Ketika malaikat maut datang mendekat, rasul menanyakan kenapa jibril tidak menyertainya. Kemudian di panggilah jibril yang sudah bersiap di atas langit dunia menyambut ruh kekasih ALLAH ini.
"Jibril, jelaskan apa hakku nanti di hadapan ALLAH" tanya rasul dengan suara yang teramat lemah.
"Pintu-pintu langit telah terbuka, para malaikat telah menanti ruhmu. Semua surga terbuka lebar menanti kedatanganmu," kata Jibril. Ternyata itu tidak membuat rasul lega. Matanya masih penuh gambaran kecemasan.
"Engkau tidak senang mendengar kabar ini?" tanya jibril.
"Kabarkan kepadaku bagaimana nasib umatku kelak?"
"Jangan khawatir ya rasul ALLAH, aku pernah mendengar ALLAH berfirman kepada ku, Ku haramkan surga bagi siapa saja, kecuali umat muhammad telah berada di dalamnya" kata jibril.
Detik-detik semakin dekat. Saatnya Izrail melakukan tugasnya. Perlahan ruh rasululloh di tarik. Nampak sekujur tubuh rasul bersimbah peluh, urat-urat lehernya menegang. "Jibril, betapa sakit sakaratul maut ini" rasululloh mengaduh lirih. Fatimah terpejam. Ali yang berada di sampingnya menunduk semakin dalam. Jibril memalingkan muka.
"Jijikkah kau melihatku, hingga kau palingkan wajahmu Jibril?" tanya rasululloh pada malaikat pengantar wahyu itu.

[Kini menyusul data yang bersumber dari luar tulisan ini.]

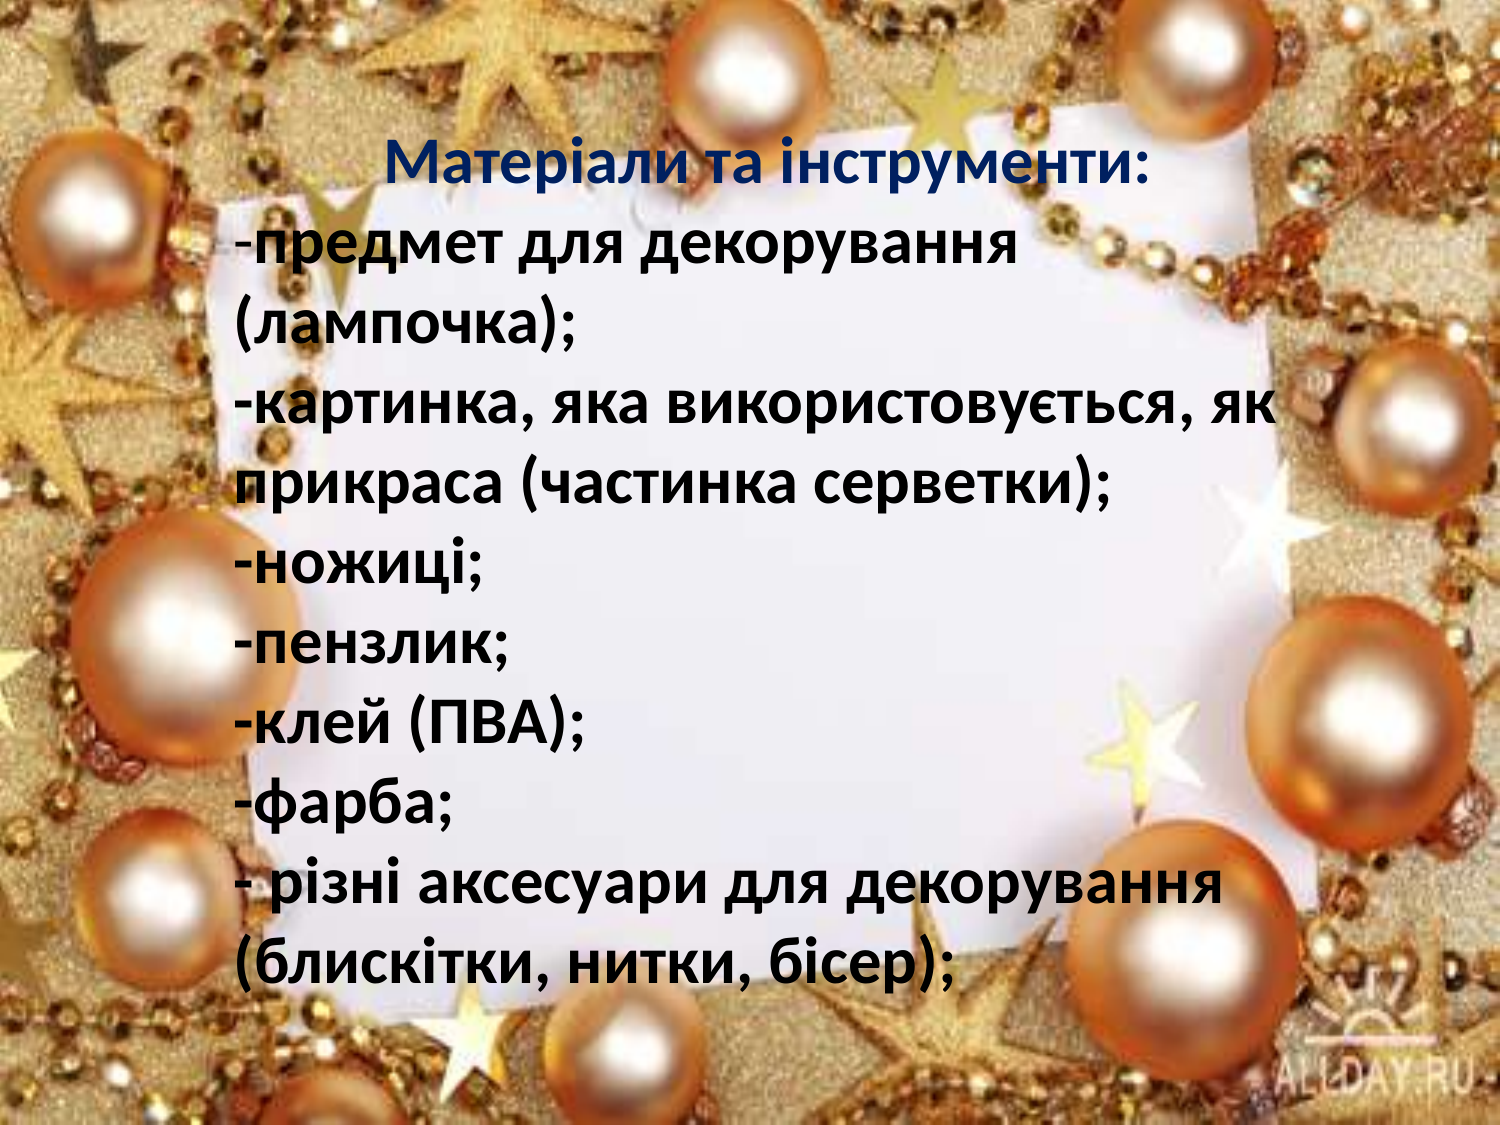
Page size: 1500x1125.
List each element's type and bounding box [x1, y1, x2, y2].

list [0, 0, 1500, 1125]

"Siapa yang sanggup melihat kekasih ALLAH di renggut ajal," kata Jibril. Kemudian terdengar rasul memekik karena sakit yang tak tertahankan. "Ya Allah, dasyat nian maut ini, timpahkan saja semua siksa maut ini kepadaku, jangan pada umatku".
Badan rasul mulai dingin, kaki dan dadanya sudah tak bergerak lagi. Bibirnya bergetar seakan hendak membisikkan sesuatu. Ali segera mendekatkan telinganya, " Uushikum bis shalati, wa maa malakat aymanukum. Peliharalah sholat dan peliharalah orang-orang lemah diantara kamu".
Di luar pintu tangispun mulai terdengar bersahutan. Sahabat saling berpelukan. Fatimah menutupkan tangan di wajahnya. Dan Ali kembali mendekatkan telinga di bibir rasul yang mulai kebiruan, " Ummatii..., ummatii...., ummatii...,"
Berakhirlah hidup manusia mulia yang memberi sinaran itu.